Instead of all that defeatism, staying put and waiting to follow the prevailing current is her successful strategy. So, beyond the slogan of “God, country, and family,” there remains a void. Everything continues in a sleepwalking state, oscillating between repressive laws and structural impotence. This is how Meloni carries on: she never truly exposes herself, avoids journalists' questions like the plague, and steers clear of taking ownership of her government's real political challenges, going to great lengths to avoid the sin of vanity that cost one of her predecessors, Matteo Renzi, his career.

Meloni must keep a photograph of Renzi somewhere in her home as a warning: for at least 15 years, Italian leaders have burned bright and faded in the blink of an eye, plummeting from overwhelming support to the risk of complete electoral irrelevance. Better to fly low, play the game of rhetoric, and avoid overexposure. As a result, the only real reform the current government has achieved while awaiting a constitutional referendum, the separation of the careers of judges and prosecutors, is not even an issue championed by her party, Fratelli d’Italia, but part of Forza Italia’s historical legacy. And the touted “mother of all reforms,” the direct election of the prime minister, has vanished without a trace. The prime minister prefers to let others take the fall in case of defeat. Better to send out the gaffe-prone Justice Minister Carlo Nordio than to stand on the front line herself.

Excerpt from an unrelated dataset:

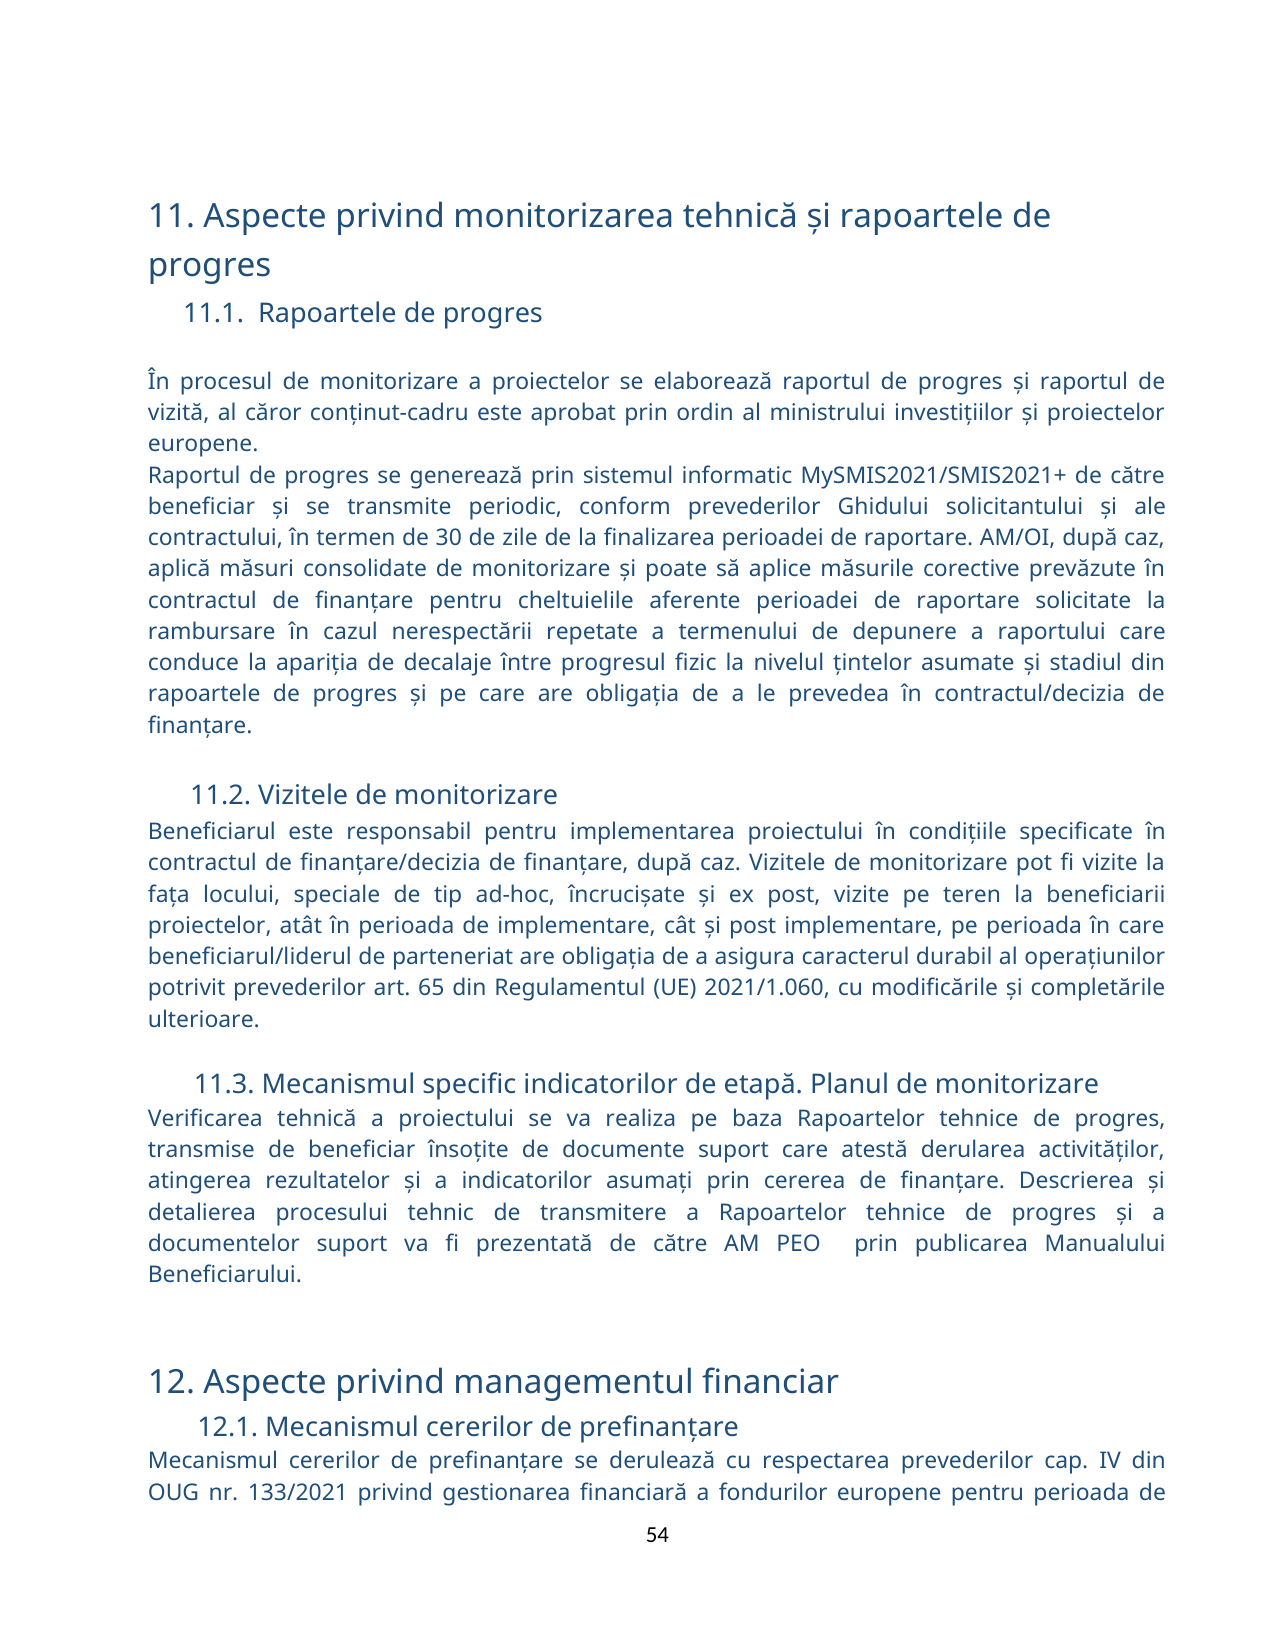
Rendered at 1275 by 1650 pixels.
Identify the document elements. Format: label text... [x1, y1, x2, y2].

subtitle 12. Aspecte privind managementul financiar [148, 1358, 1167, 1404]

The outcome is that the history books will have very few defining images to include from this legislature. Perhaps the embarrassing press conference after the Cutro migrant shipwreck, where the prime minister was bombarded with angry questions from journalists who had spent days counting the bodies washed ashore. The result was a grim decree invoking a vaguely worded war against traffickers “across the entire globe.” 

Among the notable “successes” of this government is also the legal and human quagmire of the Albania deal, establishing migrant detention centers outside EU borders. Then there’s the militarization of troubled neighborhoods and the criminalization of dissent, with draconian penalties for peaceful protesters (including detainees).

But Monday was a day to celebrate the third-longest-lasting government in Italy’s republican history. At the same time, we can’t forget that the all-time record for time in power since Italy’s unification – two decades – belongs to a certain someone else. But that is another story.